A Small Ruling That Says A Lot
Sometimes decisions that seem small say a lot. Today, in U.S. House of Representatives v. Burwell (the latest challenge to the Affordable Care Act that is currently working its way through the courts), D.C. District Court Judge Rosemary Collyer ruled that she would not even consider the argument offered by House Democratic leadership in a “friend of the court” brief filed last week that the House of Representatives has no standing to sue here. Judge Collyer’s ruling is plainly wrong, as is her prior ruling that the House has standing. With that decision, she wrongly allowed House Republicans to bring yet another political attack on the ACA in the courts.
Back in September, Judge Collyer made news when she ruled that the House of Representatives had standing to sue the Administration for making payments that are both mandated by the Affordable Care Act and critical to its effective operation. This decision was stunning because, as Walter Dellinger noted before the court ruled, allowing disputes like this one into court “would constitute the single most radical expansion of the authority of federal judges in more than 200 years.” A month later, Judge Collyer again surprised those watching the case when she refused to allow the D.C. Circuit to consider the issue immediately, even though (as she noted) there is “substantial ground for disagreement” with her decision.

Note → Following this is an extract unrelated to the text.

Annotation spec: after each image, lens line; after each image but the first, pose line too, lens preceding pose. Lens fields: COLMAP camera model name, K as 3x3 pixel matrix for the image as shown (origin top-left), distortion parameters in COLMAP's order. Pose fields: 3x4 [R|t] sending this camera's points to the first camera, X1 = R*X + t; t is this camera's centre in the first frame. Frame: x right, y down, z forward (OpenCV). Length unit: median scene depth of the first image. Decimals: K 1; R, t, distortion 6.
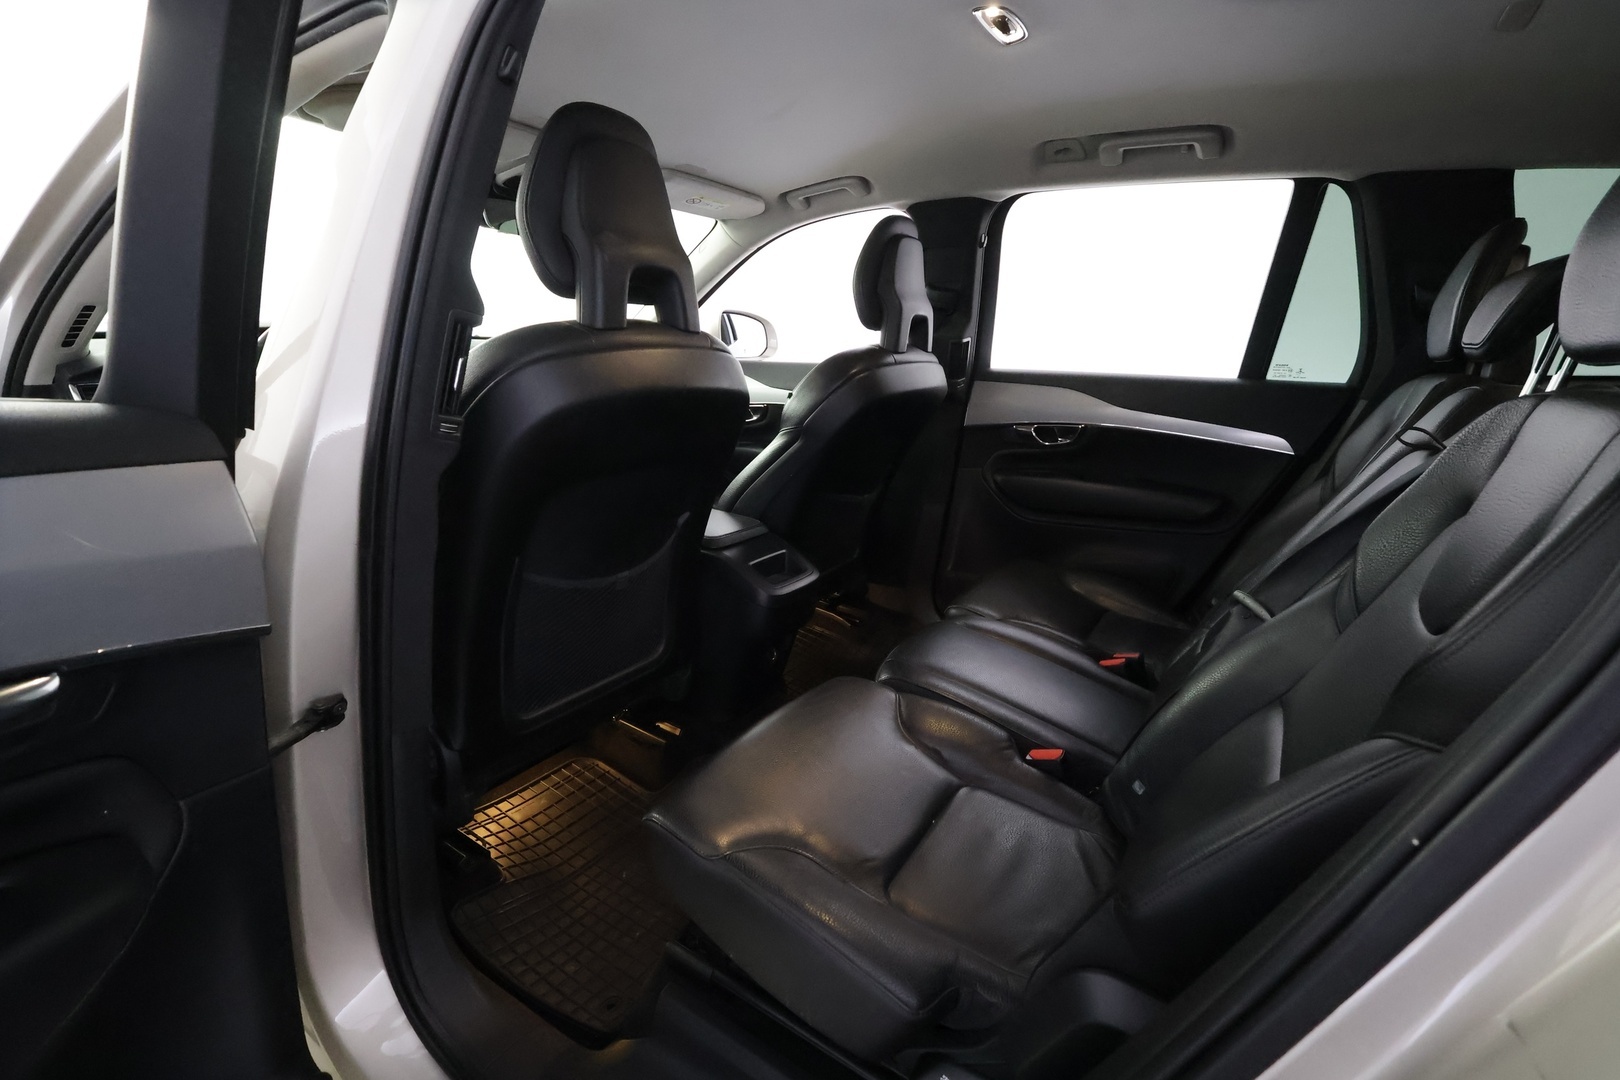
lens RADIAL K [[759.7, 0, 815.8], [0, 759.7, 540.0], [0, 0, 1]] dist [-0.002968, 0.003655]
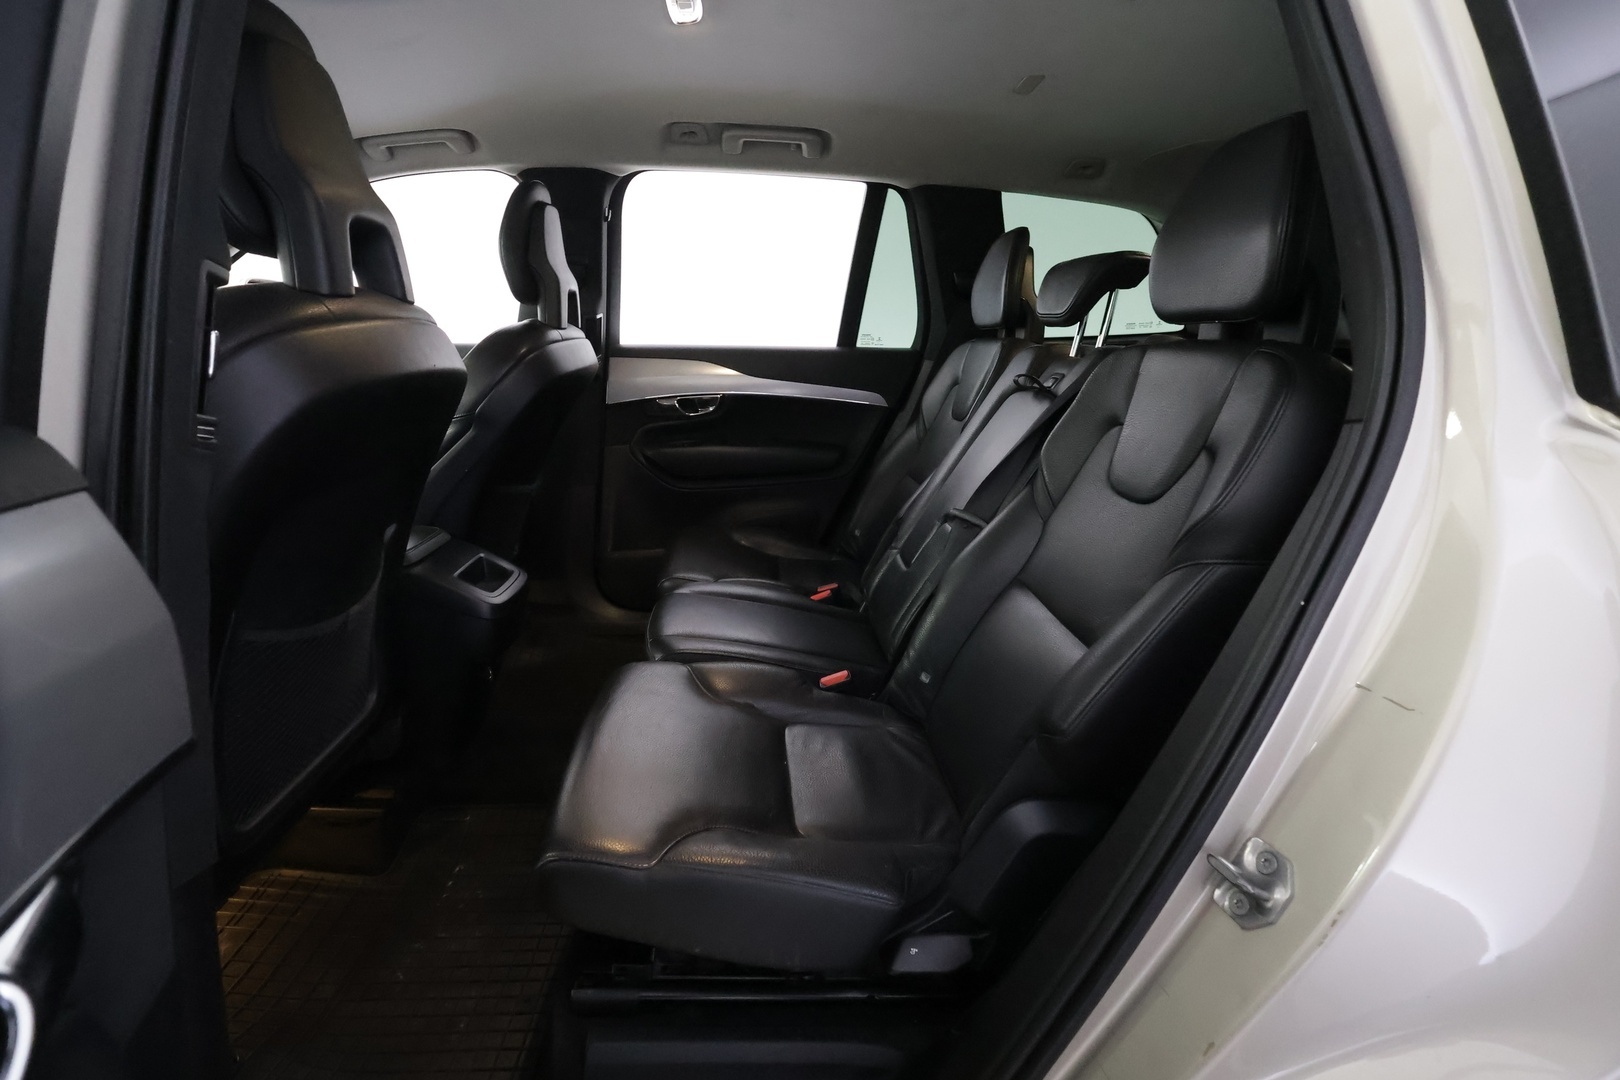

Now Judge Collyer has ruled that she won’t even consider the views of members of Congress who believe that standing is inappropriate in this case. According to the Judge, that issue “was resolved more than three months ago,” and so the members of Congress “are too late to offer their views.” This is plainly wrong as a matter of both law and logic. Standing is an issue that can be raised at any stage of court proceedings, and when the Administration filed a motion for summary judgment earlier this month, it renewed its standing argument and moved for summary judgment on that ground. Thus, it was entirely proper for the members of Congress to address that argument in their brief.
Judge Collyer’s decision to exclude those arguments from the record is unfortunate because those arguments make clear how unprecedented her decision to allow this suit to proceed was, and how unnecessary standing in this case is to protect the interests of members of Congress. As the members explained in their brief, legislators’ allegations like the ones at issue here (namely, that a member of the executive branch has not complied with a statutory requirement) have never been held sufficient to confer standing to sue. Were it otherwise, the courts could become embroiled in countless disputes that are better resolved through political processes. Indeed, as the congressional amici know well from their long service in the House of Representatives, Congress has numerous other tools at its disposal to resolve routine disputes such as the one at issue in this case.
Even though Judge Collyer is clearly committed to her standing decision, the Administration should still win on the merits. As the members’ brief also explains, the Administration’s actions are entirely lawful and consistent with the way everyone understood the law to operate at the time it was enacted. But if Judge Collyer doesn’t rule correctly on the merits, it’s good to know that all of the members’ arguments – both on standing and on the merits – will surely be heard and given full consideration by the judges on the court of appeals.